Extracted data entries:
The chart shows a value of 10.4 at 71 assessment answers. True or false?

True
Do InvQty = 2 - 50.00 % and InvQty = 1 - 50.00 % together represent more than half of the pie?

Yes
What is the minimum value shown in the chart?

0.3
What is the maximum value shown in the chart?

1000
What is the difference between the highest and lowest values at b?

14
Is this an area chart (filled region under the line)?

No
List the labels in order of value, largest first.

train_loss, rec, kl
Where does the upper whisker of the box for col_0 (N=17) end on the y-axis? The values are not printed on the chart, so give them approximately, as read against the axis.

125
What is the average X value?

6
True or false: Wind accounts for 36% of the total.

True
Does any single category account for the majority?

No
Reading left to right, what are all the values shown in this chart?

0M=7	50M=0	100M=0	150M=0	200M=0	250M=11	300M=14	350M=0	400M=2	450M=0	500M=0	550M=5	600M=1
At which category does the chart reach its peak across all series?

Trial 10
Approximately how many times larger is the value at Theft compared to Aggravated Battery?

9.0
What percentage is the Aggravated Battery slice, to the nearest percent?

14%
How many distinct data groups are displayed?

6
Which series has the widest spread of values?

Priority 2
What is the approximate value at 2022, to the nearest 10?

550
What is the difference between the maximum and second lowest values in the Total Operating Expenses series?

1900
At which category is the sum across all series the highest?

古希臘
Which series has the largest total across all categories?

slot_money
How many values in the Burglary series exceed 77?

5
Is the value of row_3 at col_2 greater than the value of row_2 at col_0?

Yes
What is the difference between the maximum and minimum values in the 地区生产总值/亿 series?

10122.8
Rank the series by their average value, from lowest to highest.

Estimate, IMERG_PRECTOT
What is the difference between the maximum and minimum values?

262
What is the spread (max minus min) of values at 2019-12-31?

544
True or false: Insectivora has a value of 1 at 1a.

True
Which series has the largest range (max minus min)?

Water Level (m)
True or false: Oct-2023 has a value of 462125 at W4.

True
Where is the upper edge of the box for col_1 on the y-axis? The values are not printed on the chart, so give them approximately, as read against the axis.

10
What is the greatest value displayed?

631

Directions for this task.
Reproduce the rows verbatim, beginning with the first row and ending with the line containing "What is the difference between the highest", and include both of those lines.

Solution.
The chart shows a value of 10.4 at 71 assessment answers. True or false?

True
Do InvQty = 2 - 50.00 % and InvQty = 1 - 50.00 % together represent more than half of the pie?

Yes
What is the minimum value shown in the chart?

0.3
What is the maximum value shown in the chart?

1000
What is the difference between the highest and lowest values at b?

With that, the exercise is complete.